PROVIDENCE, R.I. (WPRI) — The national founder of a gun control advocacy group was in Rhode Island Wednesday as part of a continued push to pass a ban on assault-style rifles like the AR-15, which are banned in Massachusetts and Connecticut but remain legal in Rhode Island and on the federal level.
Democratic Gov. Gina Raimondo and Attorney General Peter Neronha are pushing for three bills this year: an assault weapons ban, a limit on the number of rounds that a magazine can hold, and a bill to ban most guns within 300 feet of a school.
Shannon Watts, the founder of Moms Demand Action for Gun Sense in America, flew in from Colorado to attend an advocacy day for the bills. She founded the group, recognizable by their red T-shirts, after the Sandy Hook shooting in 2012.
“Many of our volunteers are gun owners, they’re married to gun owners,” Watts said in an interview with Eyewitness News. “This is in no way about undermining the Second Amendment. This is just about restoring the responsibilities that go along with gun rights.”
At a news conference, Las Vegas mass shooting survivor Erica Keuter described the terrifying moments of the concert shooting on Oct. 1, 2017.
“One minute we were having the time of our lives, and the next we were just trying to save our lives,” Keuter said. She and her husband got on the ground. Their friend was shot.
“We heard screaming and crying, I smelled gunpowder, and I saw the carnage that one person could do with these firearms, all of which were legally owned,” Keuter said.
Raimondo knows the bills have an uphill battle. All three pieces of legislation have been introduced before and “held for further study” without being voted on. House Speaker Nicholas Mattiello and Senate President Dominick Ruggerio have received high ratings from the NRA.
When the bills were introduced, Mattiello’s spokesperson said they would “go through the regular legislative process.” Ruggerio’s spokesperson said. “he will await the public testimony at a full and fair hearing of the Senate Judiciary Committee.”
That Senate Judiciary hearing is set for next Tuesday. The House Judiciary Committee has already heard the bills, and no vote is currently scheduled.
“We’re gonna fight until we pass it,” Raimondo said. “If it doesn’t happen this year, we’ll be back next year.

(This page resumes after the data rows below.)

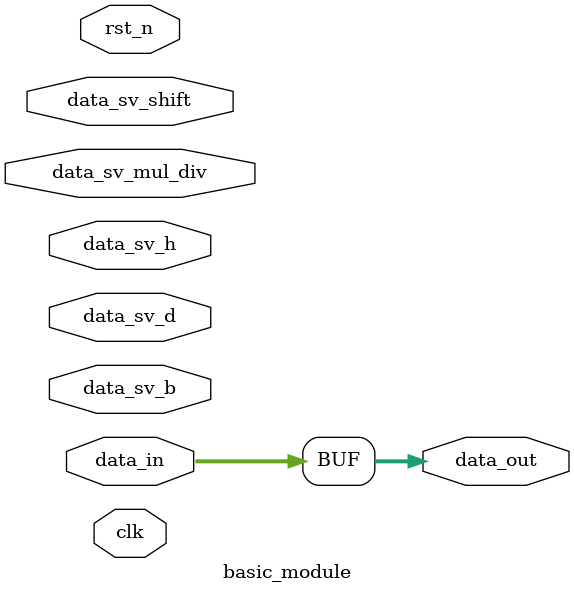
<source format=sv>
`timescale 1ns/1ps

`define DATA_WIDTH 8
`define DATA_WIDTH_SV_H 8'hac
`define DATA_WIDTH_SV_D 8'd512
`define DATA_WIDTH_SV_B 8'b00101000

module basic_module
(
    input  logic                      clk,
    input  logic                      rst_n,
    input  logic [`DATA_WIDTH-1:0]    data_in,
    output logic [`DATA_WIDTH- 1:0]    data_out,
    input [`DATA_WIDTH_SV_H-1:0]  data_sv_h,
    input [`DATA_WIDTH_SV_D -1:0]  data_sv_d,
    input [`DATA_WIDTH_SV_B - 1:0]  data_sv_b,
    input [(1  <<12 ) - 1:0] data_sv_shift,
    input [( 256 * 4 ) / 8-1:0] data_sv_mul_div
);

    // Simple combinational pass-through
    assign data_out = data_in;

endmodule


</source>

If not next year, the following year.”
She pointed to changes in the bills this year, including using a features test to define assault weapons and removing the list of specific serial-numbered weapons that would be banned. The bill to ban guns in schools has also been modified since previous iterations to make exceptions for law enforcement officers, contracted security officers or if the gun is unloaded and locked in a container in a car.
She also says having the full support of Neronha, whose office would enforce the laws, is a big change.
“And there have been more mass shootings since we tried last time,” Raimondo said.
Both Mattiello and Ruggerio have supported other gun control bills in the past, including the red flag legislation and a ban on bump stocks. Watts said she thinks they and other lawmakers can be convinced to change their mind on assault weapons, too.
“Early on I think [Mattiello] opposed the domestic gun violence bill and we were able to show him data and evidence that it would be effective in keeping guns away from domestic abusers,” Watts said.
Sen. Josh Miller, the lead sponsor of the assault weapons ban in the Senate, said it’s been a sometimes “lonely” fight over the years. But he says he has 22 co-sponsors this year, including four senators he describes as “formerly A-rated” by the NRA.
Rep. Michael Chippendale, a Republican from Foster, is one of the lawmakers opposed to the bills, which he says won’t stop gun violence but would take guns away from law-abiding citizens.
“As long as firearms exist, criminals will find a way to get their hands on them through illegal means,” Chippendale said. “All we’re doing is disarming the people who follow the laws.”
On the ban on guns in schools, Chippendale said he has yet to hear of a single example of a concealed carry permit holder in a Rhode Island school causing a problem.
“It is a solution searching for a problem,” Chippendale said. “We’re chasing something that sounds really good in sound bites and makes for a wonderful press conference, but achieves nothing.”